Billionaire Alwaleed’s CFO Said to Quit Kingdom HoldingDeema Almashabi
Shadi Sadeek Sanbar, chief financial officer at Saudi billionaire Prince Alwaleed bin Talal’s Kingdom Holding Co., is planning to leave the company this month, according to four people with knowledge of the matter.
Sanbar is stepping down after more than eight years with Riyadh-based Kingdom to move with his family to the U.S., the people said, asking not to be identified as the departure hasn’t been announced. He’ll remain on the board, they said.
Alwaleed, who owns 95 percent of Kingdom, has built a fortune of $30 billion amassing stakes in Citigroup Inc., News Corp. and Apple Inc., according to the Bloomberg Billionaires Index. Twitter Inc., the microblogging service, received a $300 million investment from Kingdom in 2011. The shares jumped 73 percent in the company’s trading debut on Nov. 7.

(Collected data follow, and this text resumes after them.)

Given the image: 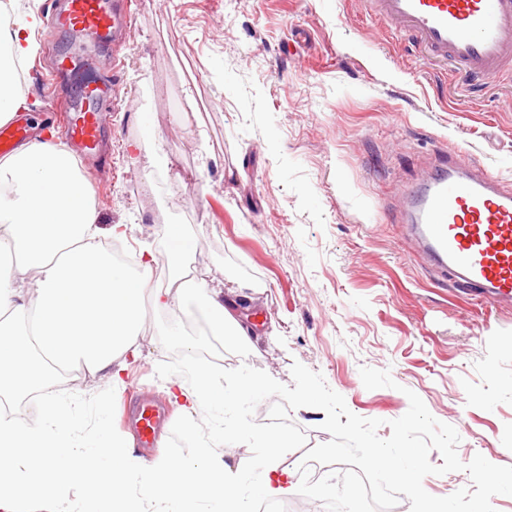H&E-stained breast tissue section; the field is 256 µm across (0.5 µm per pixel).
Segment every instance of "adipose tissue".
I'll return each mask as SVG.
<instances>
[{"mask_svg":"<svg viewBox=\"0 0 512 512\" xmlns=\"http://www.w3.org/2000/svg\"><path fill=\"white\" fill-rule=\"evenodd\" d=\"M32 47L31 27L0 29V123L23 106L14 74ZM91 190L72 154L41 140L0 158V397H41L30 423L0 415V512H250L244 482L228 481L224 460L207 448L153 459L133 455L107 416L87 424L82 401L57 398L60 371L83 367L120 385L128 359L141 352L152 313L184 314L202 301L219 335L246 344L219 288L150 287L151 260L118 262L101 229ZM33 279L25 294L19 283ZM194 383L171 382L186 413L206 412L220 442L234 435L224 415L252 384L226 389L223 371L193 366Z\"/></svg>","mask_w":512,"mask_h":512,"instance_id":"obj_1","label":"adipose tissue"}]
</instances>
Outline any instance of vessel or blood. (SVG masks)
<instances>
[{"label":"vessel or blood","mask_w":512,"mask_h":512,"mask_svg":"<svg viewBox=\"0 0 512 512\" xmlns=\"http://www.w3.org/2000/svg\"><path fill=\"white\" fill-rule=\"evenodd\" d=\"M367 14L407 35L425 58L449 66L463 79L494 80L512 73V0H363ZM123 0H54L49 31L75 35L69 55L53 58L46 93L60 99L56 120L80 164L98 162L106 117L100 107L112 97L105 82L89 80L78 93L67 90L72 57L85 43L109 50L111 68L122 58L115 47L132 19ZM21 118L0 124V154L27 140ZM408 234L430 266L451 274L481 303L512 304V188L455 148L442 149L420 194L406 204ZM163 417L153 400L132 411L137 443L157 445Z\"/></svg>","instance_id":"vessel-or-blood-1"}]
</instances>
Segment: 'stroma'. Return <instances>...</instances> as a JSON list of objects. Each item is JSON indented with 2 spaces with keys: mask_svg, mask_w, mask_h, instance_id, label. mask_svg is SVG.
Returning a JSON list of instances; mask_svg holds the SVG:
<instances>
[{
  "mask_svg": "<svg viewBox=\"0 0 512 512\" xmlns=\"http://www.w3.org/2000/svg\"><path fill=\"white\" fill-rule=\"evenodd\" d=\"M132 10L121 69L95 60L118 99L107 168L84 175L101 227L124 226L131 261L153 253L151 286L176 284L170 224L191 239L184 266L208 287L247 284L250 354L218 364L289 386L300 362L352 413L381 420L382 438L414 392L456 428L462 462L512 466V306L471 300L399 223L400 193L448 145L512 186V81L451 80L380 29L363 0H135ZM32 44L24 110L44 136L54 105L32 64L72 39L39 24ZM149 130L167 168L138 157ZM141 350L119 387L76 368L58 397L81 396L91 421L107 408L129 440L125 405L152 395L169 438L182 411L156 376L170 355L155 321ZM364 366L389 371L394 387L366 389Z\"/></svg>",
  "mask_w": 512,
  "mask_h": 512,
  "instance_id": "obj_1",
  "label": "stroma"
}]
</instances>
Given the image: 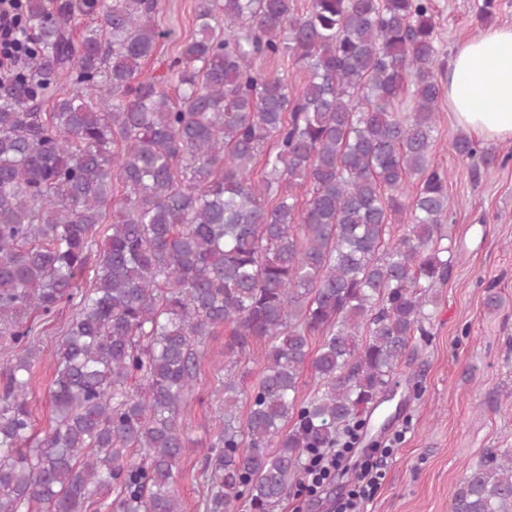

Sanbar’s departure comes five months after the company’s director for private equity, Ahmed Halawani, resigned after 17 years with Kingdom, citing personal reasons, according to a company statement in June.
Sanbar was appointed as CFO in April 2007 and was special advisor to the company since 2005. He worked for Arthur Andersen prior to joining Alwaleed’s Kingdom, starting in 1973 at the company’s Los Angeles office. He moved to the Riyadh office and was appointed managing partner for the assurance and business advisory practice of Arthur Andersen, according to Kingdom’s website. A telephone call to Kingdom Holding outside regular office hours wasn’t immediately returned.
Kingdom Holding is planning to build a kilometer-high (0.62 mile-high) skyscraper in the Red Sea port city of Jeddah, seeking to surpass the Burj Khalifa in Dubai as the world’s tallest tower. The company received shareholders’ approval in March 2012 to sell as much as 3.75 billion riyals ($1 billion) of bonds inside Saudi Arabia or abroad.
Alwaleed, who took a 95 percent stake in the Four Seasons hotel chain with Bill Gates and also owns a stake in Fairmont Hotels and Resorts Inc., is weighing options for the businesses including an initial public offering or merger, he said in a Nov. 20 interview with Bloomberg TV’s Erik Schatzker in Chicago.